Source data:
"""

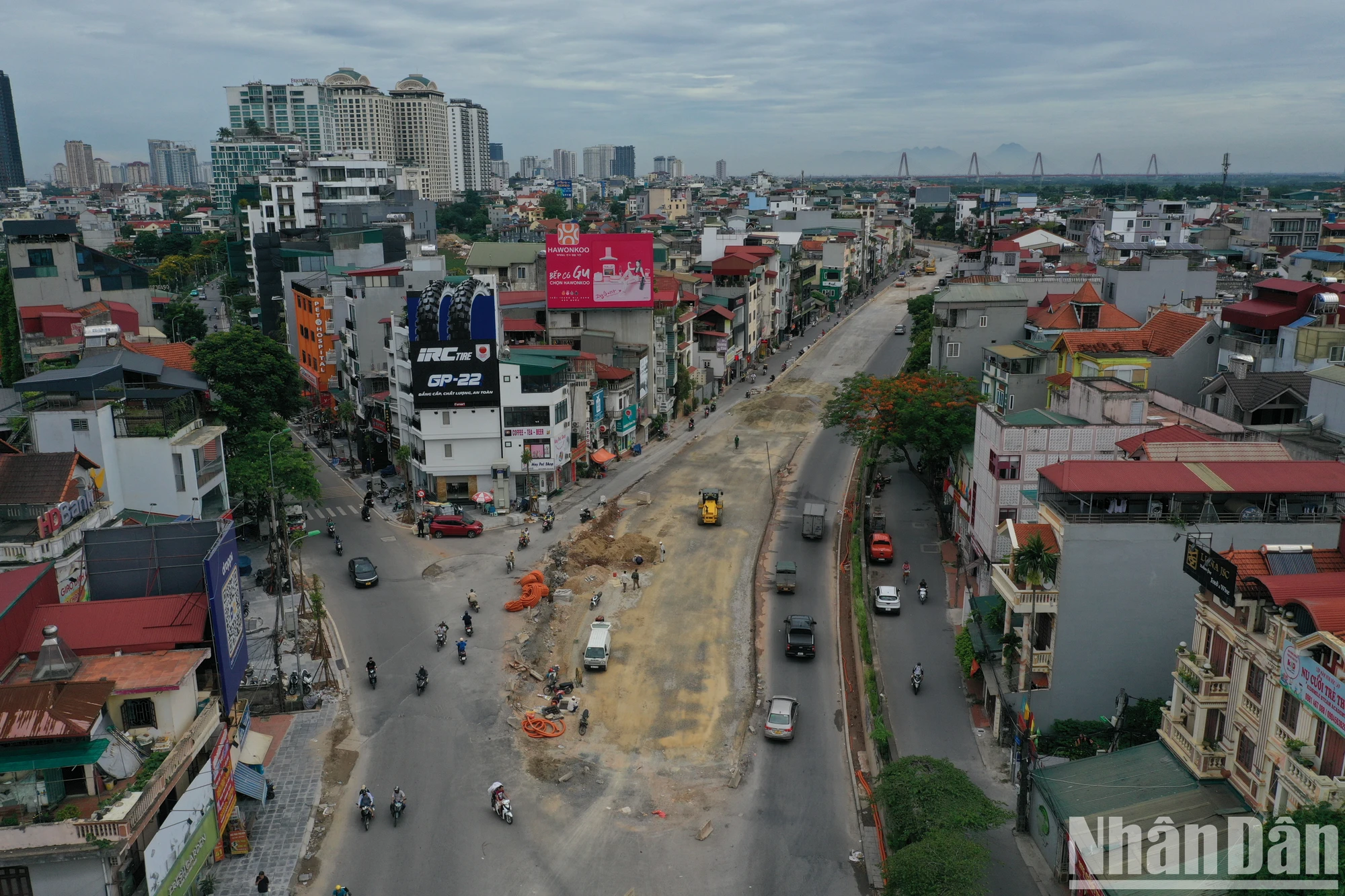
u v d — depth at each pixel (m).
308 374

"""
"""

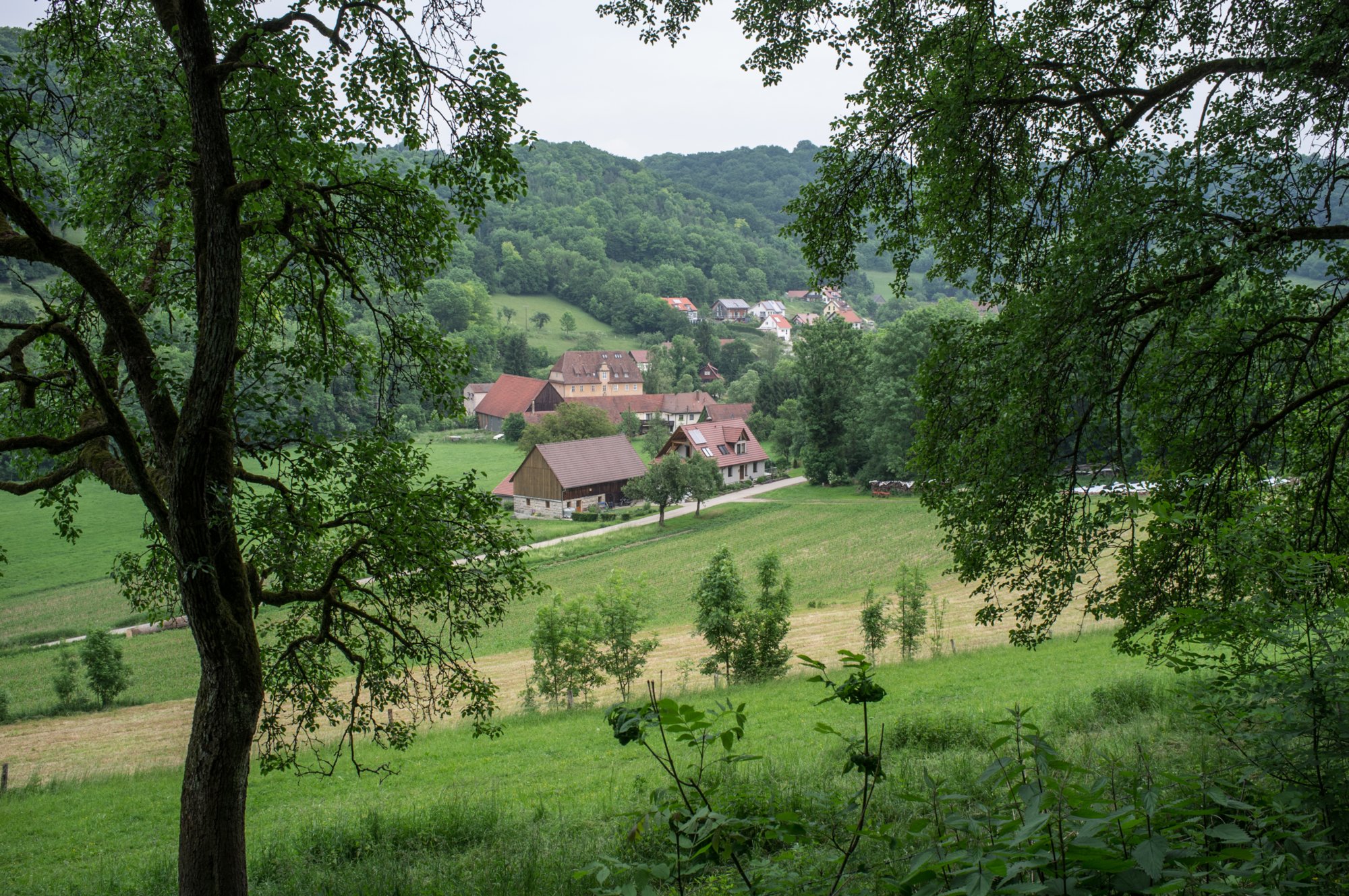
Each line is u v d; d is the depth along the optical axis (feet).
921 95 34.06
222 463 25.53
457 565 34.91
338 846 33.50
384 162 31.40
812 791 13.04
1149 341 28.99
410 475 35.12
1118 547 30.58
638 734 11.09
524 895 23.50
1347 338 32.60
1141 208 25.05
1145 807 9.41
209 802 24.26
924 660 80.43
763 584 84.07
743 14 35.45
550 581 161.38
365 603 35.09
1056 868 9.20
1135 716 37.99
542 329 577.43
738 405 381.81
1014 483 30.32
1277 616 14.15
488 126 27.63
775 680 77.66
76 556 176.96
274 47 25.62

"""

Work request: Retype the portion of the data above that starts on the line with "524 895 23.50" and finishes on the line with "274 47 25.62", including both of those lines.

Task result:
524 895 23.50
1347 338 32.60
1141 208 25.05
1145 807 9.41
209 802 24.26
924 660 80.43
763 584 84.07
743 14 35.45
550 581 161.38
365 603 35.09
1056 868 9.20
1135 716 37.99
542 329 577.43
738 405 381.81
1014 483 30.32
1277 616 14.15
488 126 27.63
775 680 77.66
76 556 176.96
274 47 25.62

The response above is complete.